How to solve for #inte^xcosxdx# ?

2 Answers
Feb 15, 2018

#int\ e^x cos(x)\ "d"x=1/2e^x(sin(x)+cos(x))+C#

Explanation:

#I=int\ e^x cos(x)\ "d"x#

We will be using integration by parts, which states that #int\ u\ "d"v=uv-int\ v\ "d"u#.
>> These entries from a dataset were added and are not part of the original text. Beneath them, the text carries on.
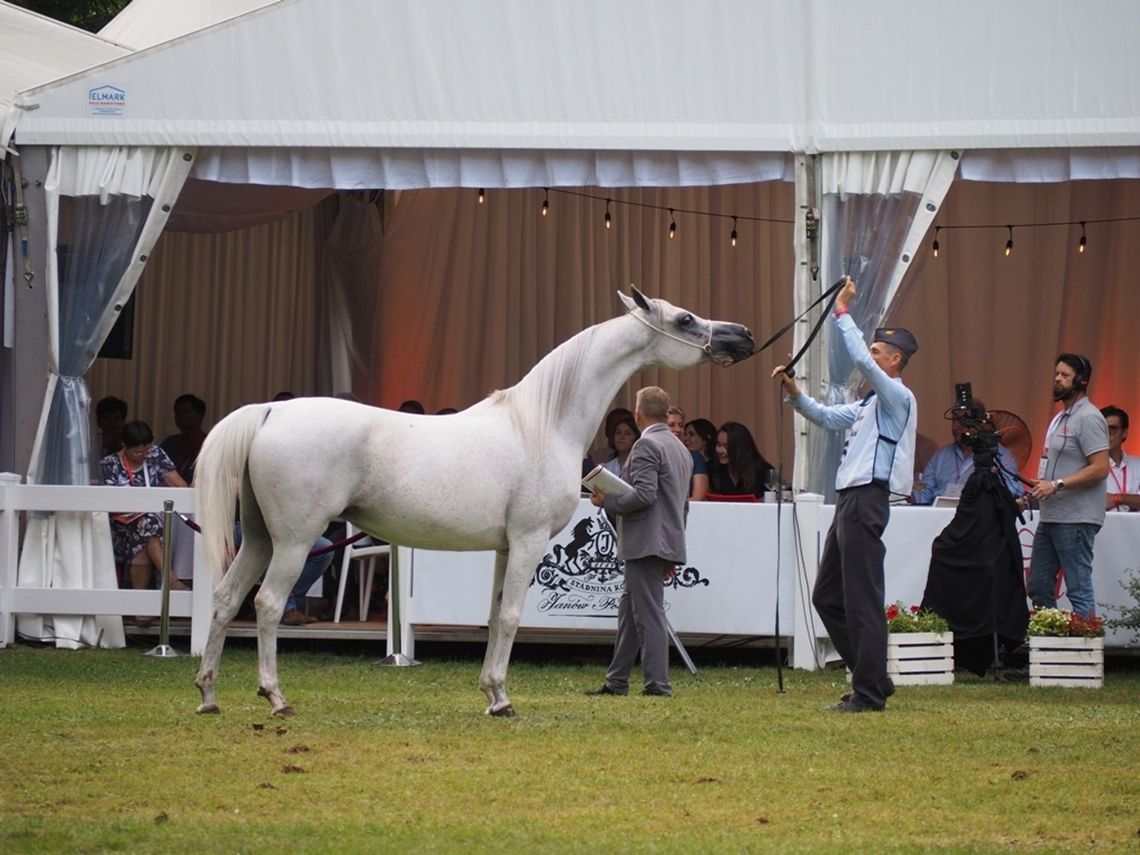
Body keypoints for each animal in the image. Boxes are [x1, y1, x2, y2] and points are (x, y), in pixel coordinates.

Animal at [191, 288, 752, 715]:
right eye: (684, 318)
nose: (742, 335)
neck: (541, 423)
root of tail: (269, 412)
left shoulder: (505, 548)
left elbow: (493, 612)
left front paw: (491, 692)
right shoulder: (527, 543)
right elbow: (511, 616)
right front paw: (503, 700)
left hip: (259, 539)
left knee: (225, 599)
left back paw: (209, 696)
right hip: (294, 541)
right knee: (266, 603)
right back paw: (275, 697)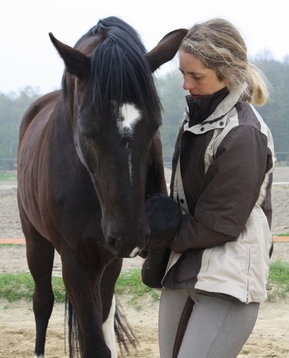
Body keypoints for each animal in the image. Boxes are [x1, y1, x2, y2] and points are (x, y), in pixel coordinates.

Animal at [16, 16, 187, 358]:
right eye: (88, 129)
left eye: (155, 125)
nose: (130, 235)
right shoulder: (75, 261)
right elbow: (93, 343)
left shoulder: (111, 257)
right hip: (35, 242)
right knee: (42, 301)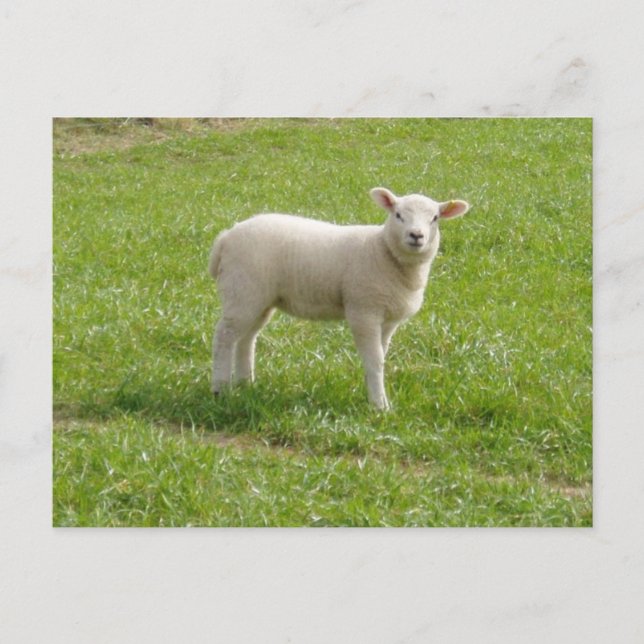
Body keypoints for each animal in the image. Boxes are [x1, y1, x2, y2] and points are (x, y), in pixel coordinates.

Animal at [208, 187, 469, 410]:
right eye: (398, 215)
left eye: (435, 218)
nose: (416, 235)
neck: (382, 251)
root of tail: (226, 237)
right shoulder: (363, 311)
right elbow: (375, 360)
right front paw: (380, 406)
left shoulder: (388, 320)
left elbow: (381, 356)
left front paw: (374, 396)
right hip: (242, 291)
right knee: (224, 336)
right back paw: (220, 389)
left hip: (259, 298)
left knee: (246, 338)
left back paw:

Use integration by parts, with #u=e^x#, #du=e^x\ "d"x#, #"d"v=cos(x)\ "d"x#, and #v=sin(x)#:

#I=e^xsin(x)-int\ e^xsin(x)\ "d"x#

Use integration by parts again to the second integral, with #u=e^x#, #"d"u=e^x\ "d"x#, #"d"v=sin(x)\ "d"x#, and #v=-cos(x)#:

#I=e^xsin(x)+e^xcos(x)-int\ e^xcos(x)\ "d"x#

Now, recall we defined #I=int\ e^x cos(x)\ "d"x#. Thus, the above equation becomes the following (remembering to add a constant of integration):

#I=e^xsin(x)+e^xcos(x)-I+C#

#2I=e^xsin(x)+e^xcos(x)+C=e^x(sin(x)+cos(x))+C#

#I=1/2e^x(sin(x)+cos(x))+C#

Feb 15, 2018

See below.

Explanation:

Using de Moivre's identity

#e^(ix) =cos x + i sin x# we have

#int e^x cos x dx = "Re"[int e^x(cos x + i sin x)dx] = "Re"[int e^(x + ix) dx]#

but #int e^((1+i)x) dx = 1/(1+i)e^((1+i)x) = (1-i)/2 e^x e^(ix) = #

#= (1-i)/2e^x(cos x+isinx) = 1/2e^x(cosx+sinx)+i1/2e^x(sinx -cosx)#

and finally

#int e^x cos x dx = 1/2e^x(cosx+sinx)+C#